No seu bairro ou na sua família não faltam pessoas que ele teme, evita e odeia visceralmente, porque, como ele pensa, são portadores do mal, são mais poderosos do que ele e o podem esmagar como uma formiga.
Ora, um coração assim não pode, de modo mais absoluto, albergar a caridade cristã, nem pode produzir relações humanas sãs e civilizadas. Por outro lado, pode uma vida assim desesperada ainda conhecer o que é a virtude teologal da esperança? Ou pode um coração assim ocupado com crenças no poder dos feitiços ter ainda espaço para acreditar no poder de Deus?

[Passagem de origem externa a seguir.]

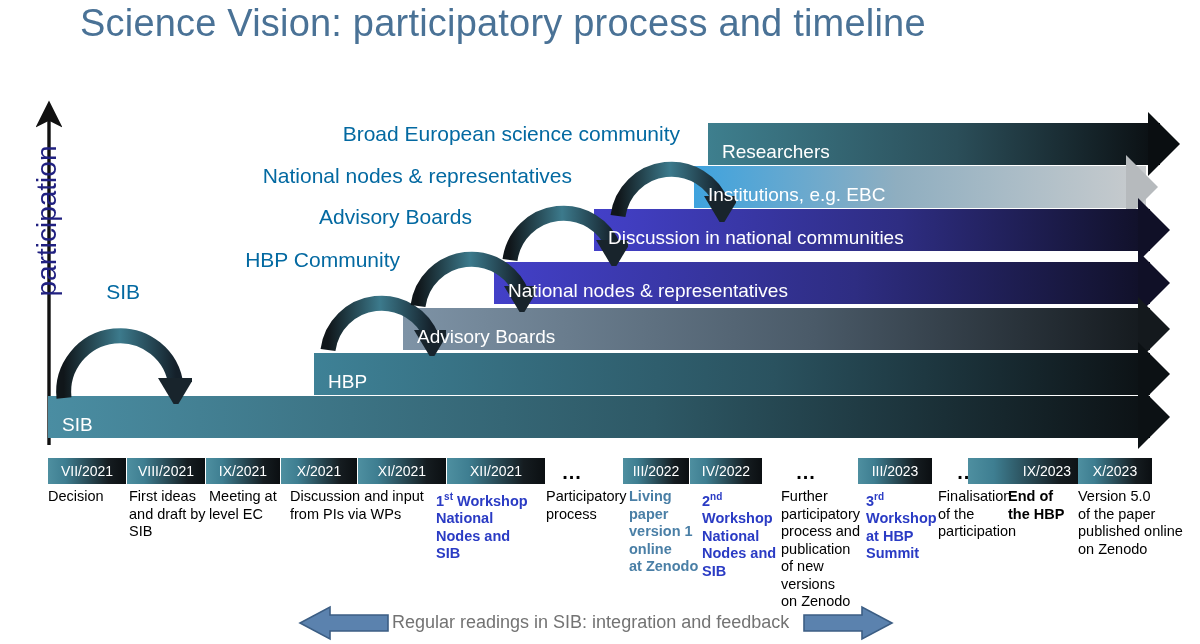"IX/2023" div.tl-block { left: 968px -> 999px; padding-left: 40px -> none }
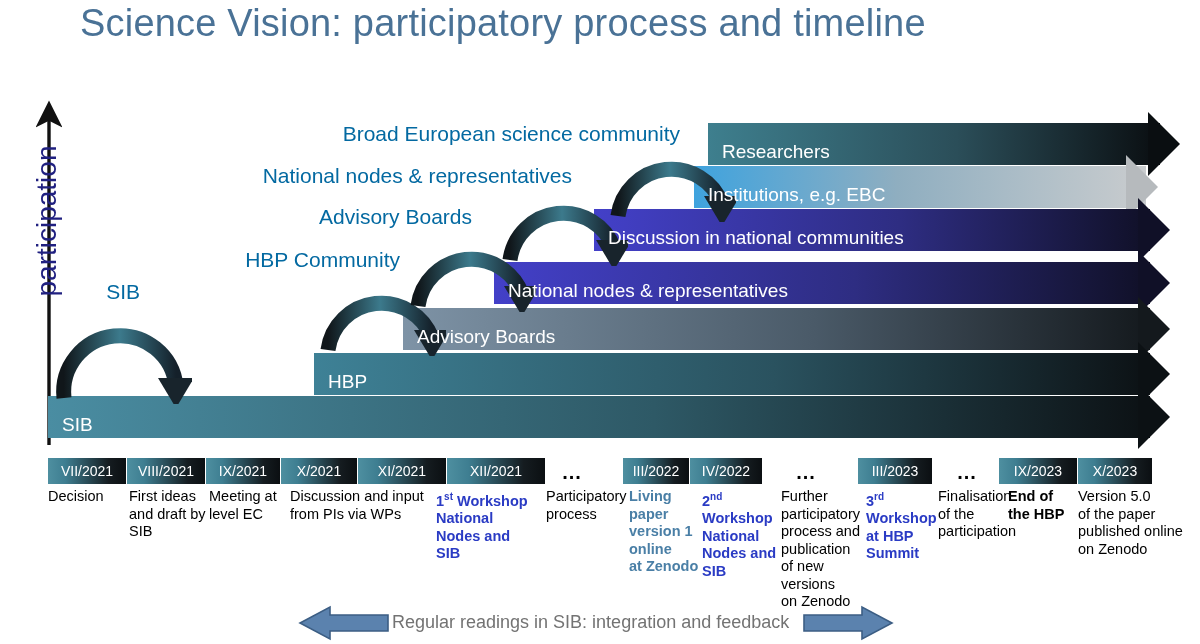"Regular readings in SIB: integration" .foot-txt { color: #737373 -> #0369a1 }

Resumindo e concluindo, o feiticismo (ou seja, a fé nos demónios feiticistas) é um atentado à fé e à vida cristã. O feiticismo mina gravemente as virtudes teologais: a fé, a esperança e a caridade. A fé em Deus, como o vemos da experiência do homem bíblico, é uma fé em absoluto. Deus é ciumento (Ex 20,5; ). Ou se adere a Deus e só a Ele, ou se trabalha para o nada: “quem não junta comigo, dispersa” Luc 11,23
O pior – o que veio aumentar a confusão dos simples – está no facto de hoje existirem religiões ou seitas sincretistas. Estas seitas juntam, numa mesma prática religiosa, pedaços de fé e da doutrina cristã com os feiticismos. O templo torna-se, nessas condições, lugar para administrar curas e milagres, investindo muito na manipulação do psiquismo dos débeis, com barulhos, gritos e xinguilamentos. Prometem saúde, sucessos no trabalho, no amor, na família, etc. Massas de pobres e desesperados, porque esperam e experimentam por alguns instantes soluções aos seus problemas, para lá correm e despejam sacos de dinheiros, pensando que quanto mais se multiplicarem os dízimos tanto mais e melhores condições de vida terão. E os charlatães se dizem chamar “santos” ou “santas”, “pastores”, “profetas”, “bispos”...
Deste modo, a mentalidade feiticista tornou-se terreno fértil para cultivar as novas religiões, as religiões sem doutrina nem escolas teológicas, desafiando gravemente a genuína fé e doutrina cristã.